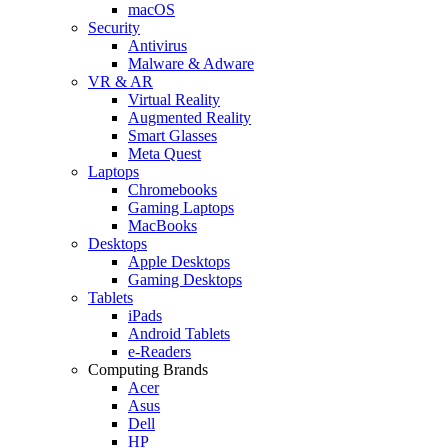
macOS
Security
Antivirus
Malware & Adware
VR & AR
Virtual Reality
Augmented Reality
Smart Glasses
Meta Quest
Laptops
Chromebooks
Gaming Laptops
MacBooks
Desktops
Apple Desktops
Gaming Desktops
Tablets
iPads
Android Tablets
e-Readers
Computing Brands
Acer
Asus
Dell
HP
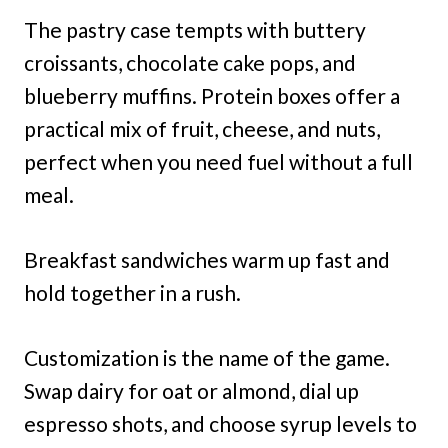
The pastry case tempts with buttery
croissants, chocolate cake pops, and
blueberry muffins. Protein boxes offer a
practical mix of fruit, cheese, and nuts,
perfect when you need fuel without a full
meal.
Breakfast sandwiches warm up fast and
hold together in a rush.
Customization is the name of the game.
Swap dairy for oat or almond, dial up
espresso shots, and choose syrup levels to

--

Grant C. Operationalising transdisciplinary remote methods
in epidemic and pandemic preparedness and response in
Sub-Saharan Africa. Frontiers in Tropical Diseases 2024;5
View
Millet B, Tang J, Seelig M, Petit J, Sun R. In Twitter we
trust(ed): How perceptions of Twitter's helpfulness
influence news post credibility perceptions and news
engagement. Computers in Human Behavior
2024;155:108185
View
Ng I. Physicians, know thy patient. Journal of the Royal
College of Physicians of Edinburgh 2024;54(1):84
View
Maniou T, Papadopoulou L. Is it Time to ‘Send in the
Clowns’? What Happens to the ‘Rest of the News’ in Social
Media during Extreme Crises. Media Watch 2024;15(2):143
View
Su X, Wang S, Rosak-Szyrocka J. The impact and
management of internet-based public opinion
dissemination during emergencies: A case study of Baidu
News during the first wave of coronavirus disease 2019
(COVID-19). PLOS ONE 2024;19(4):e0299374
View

--

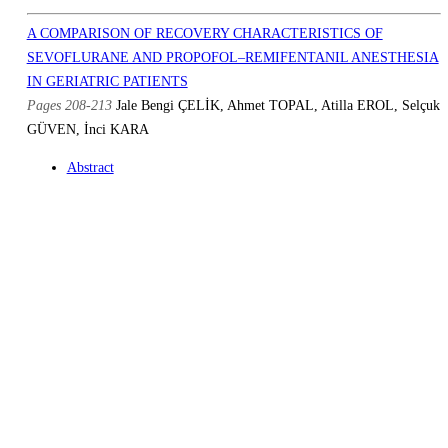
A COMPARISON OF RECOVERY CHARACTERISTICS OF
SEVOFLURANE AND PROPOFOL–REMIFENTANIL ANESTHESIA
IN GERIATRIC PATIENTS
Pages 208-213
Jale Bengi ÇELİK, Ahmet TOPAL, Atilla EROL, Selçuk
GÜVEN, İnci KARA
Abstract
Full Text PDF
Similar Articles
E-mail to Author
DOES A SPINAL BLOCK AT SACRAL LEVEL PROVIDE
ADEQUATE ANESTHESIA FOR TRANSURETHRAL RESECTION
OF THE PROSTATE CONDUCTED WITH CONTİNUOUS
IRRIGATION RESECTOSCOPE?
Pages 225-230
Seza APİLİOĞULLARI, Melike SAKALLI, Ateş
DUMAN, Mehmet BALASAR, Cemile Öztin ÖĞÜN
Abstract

Instructions for the task => From the data above, gather every line that includes the word "Twitter".

Response =>
Millet B, Tang J, Seelig M, Petit J, Sun R. In Twitter we
trust(ed): How perceptions of Twitter's helpfulness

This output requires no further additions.